Life insurance is an important tool to protect your loved ones financially if you die before financial goals are met.
An ethical, competent insurance agent doesn’t want you “worth more dead than alive” or want your budget so consumed with insurance payments that you can’t meet your financial goals. Knowing what life insurance you need can help your agent meet that need.
If you discuss finances with friends and family, it’s not reasonable to assume their approach will meet your needs. Besides having different assets, goals, income, and expenses, you also have a different personality.
Have a professional assess your needs.
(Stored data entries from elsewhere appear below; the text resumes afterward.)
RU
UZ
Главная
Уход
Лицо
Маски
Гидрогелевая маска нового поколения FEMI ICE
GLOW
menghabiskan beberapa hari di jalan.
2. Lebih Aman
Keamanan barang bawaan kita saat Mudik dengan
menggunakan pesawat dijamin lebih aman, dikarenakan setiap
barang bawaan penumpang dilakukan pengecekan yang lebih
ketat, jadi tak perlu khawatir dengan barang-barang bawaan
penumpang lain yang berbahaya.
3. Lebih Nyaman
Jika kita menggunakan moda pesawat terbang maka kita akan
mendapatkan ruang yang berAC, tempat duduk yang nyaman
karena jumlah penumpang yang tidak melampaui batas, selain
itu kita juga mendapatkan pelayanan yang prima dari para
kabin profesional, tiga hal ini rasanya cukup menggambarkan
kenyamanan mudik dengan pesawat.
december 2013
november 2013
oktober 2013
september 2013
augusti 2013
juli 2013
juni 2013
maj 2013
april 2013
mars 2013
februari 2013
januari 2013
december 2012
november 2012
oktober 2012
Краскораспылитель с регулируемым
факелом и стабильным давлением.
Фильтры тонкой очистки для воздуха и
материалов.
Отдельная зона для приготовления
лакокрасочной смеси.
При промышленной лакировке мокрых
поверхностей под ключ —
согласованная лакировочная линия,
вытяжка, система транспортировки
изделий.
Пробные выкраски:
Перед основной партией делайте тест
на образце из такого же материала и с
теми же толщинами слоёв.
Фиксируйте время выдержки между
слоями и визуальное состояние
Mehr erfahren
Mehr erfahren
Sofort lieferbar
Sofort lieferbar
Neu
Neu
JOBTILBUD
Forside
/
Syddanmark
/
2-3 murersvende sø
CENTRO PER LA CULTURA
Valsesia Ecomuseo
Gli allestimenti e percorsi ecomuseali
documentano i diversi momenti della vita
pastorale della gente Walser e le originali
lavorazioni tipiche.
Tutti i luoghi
There’s generally not a single solution to fit every need.
If you are, for example, a married individual with a working spouse, a home with a mortgage and a 6-year-old child that you want to help with college, there are several needs to address. You want to replace your income if you pass away before you retire, and you don’t want your family to sell your house or have drastic changes in their financial situation.
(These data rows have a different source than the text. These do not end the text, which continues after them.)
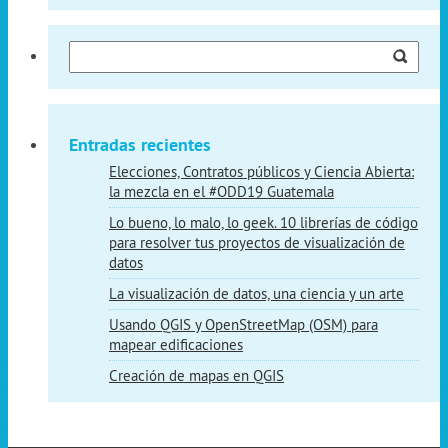
Buscar:
Entradas recientes
Elecciones, Contratos públicos y Ciencia Abierta:
la mezcla en el #ODD19 Guatemala
Lo bueno, lo malo, lo geek. 10 librerías de código
para resolver tus proyectos de visualización de
datos
La visualización de datos, una ciencia y un arte
Usando QGIS y OpenStreetMap (OSM) para
mapear edificaciones
Creación de mapas en QGIS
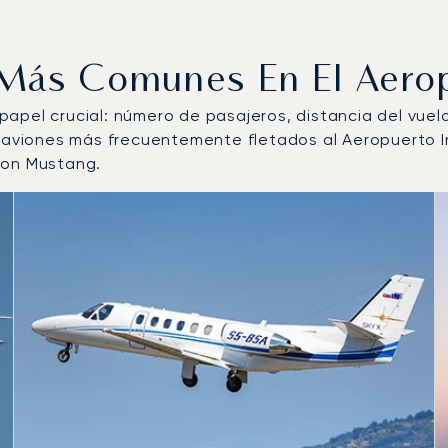
s Más Comunes En El Aerop
n papel crucial: número de pasajeros, distancia del vue
e aviones más frecuentemente fletados al Aeropuerto I
ion Mustang.
 de aeronave más operados por número de movimientos de vu
s
(km)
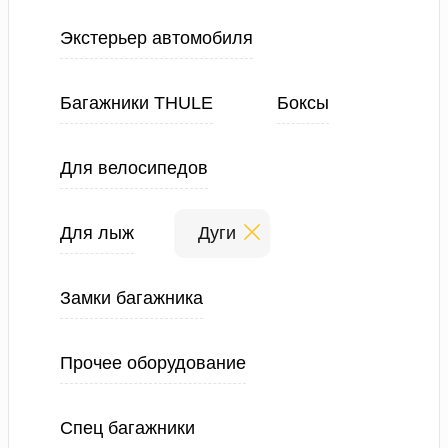
Экстерьер автомобиля
Багажники THULE
Боксы
Для велосипедов
Для лыж
Дуги
Замки багажника
Прочее оборудование
Спец багажники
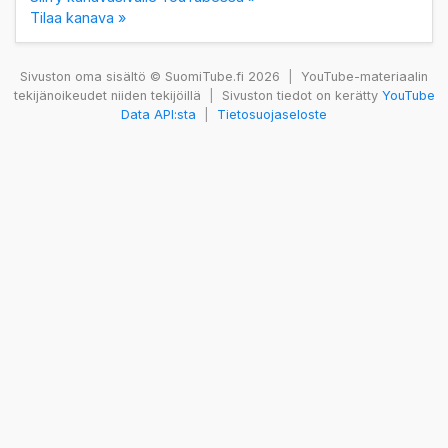
Tilaa kanava »
Sivuston oma sisältö © SuomiTube.fi 2026
|
YouTube-materiaalin
tekijänoikeudet niiden tekijöillä
|
Sivuston tiedot on kerätty
YouTube
Data API:sta
|
Tietosuojaseloste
You may need several policies: one to pay the mortgage, one to put money away for the child’s college and one to provide money that you would have earned had you lived to retirement. Depending on your age, you might be able to buy term policies that coincide with the goals. So if you have 20 years left on your mortgage, perhaps one policy is 20 years, one is 15 years to cover your child’s college expenses, and perhaps you have a whole or universal life policy.
You might get comparable policies on your spouse. Unless you and your spouse earn the same amount, you policies might be for different amounts for each of those goals. You are trying to replace your or your spouse’s income, not to end up better off than if you both lived.
Too often, families buy only permanent insurance such as whole life, universal life or variable universal life insurance. While these policies can serve an important role, they are more costly than term life insurance. Goals with identifiable time frames, like college education for kids or paying off a mortgage, are generally less expensive.
Many have heard the financial mantra “Buy term and invest the difference.” This is an admonition to buy term insurance and invest the difference in what a premium would be for permanent insurance and what term insurance costs. But if you don’t invest the difference, you still risk not meeting your goals.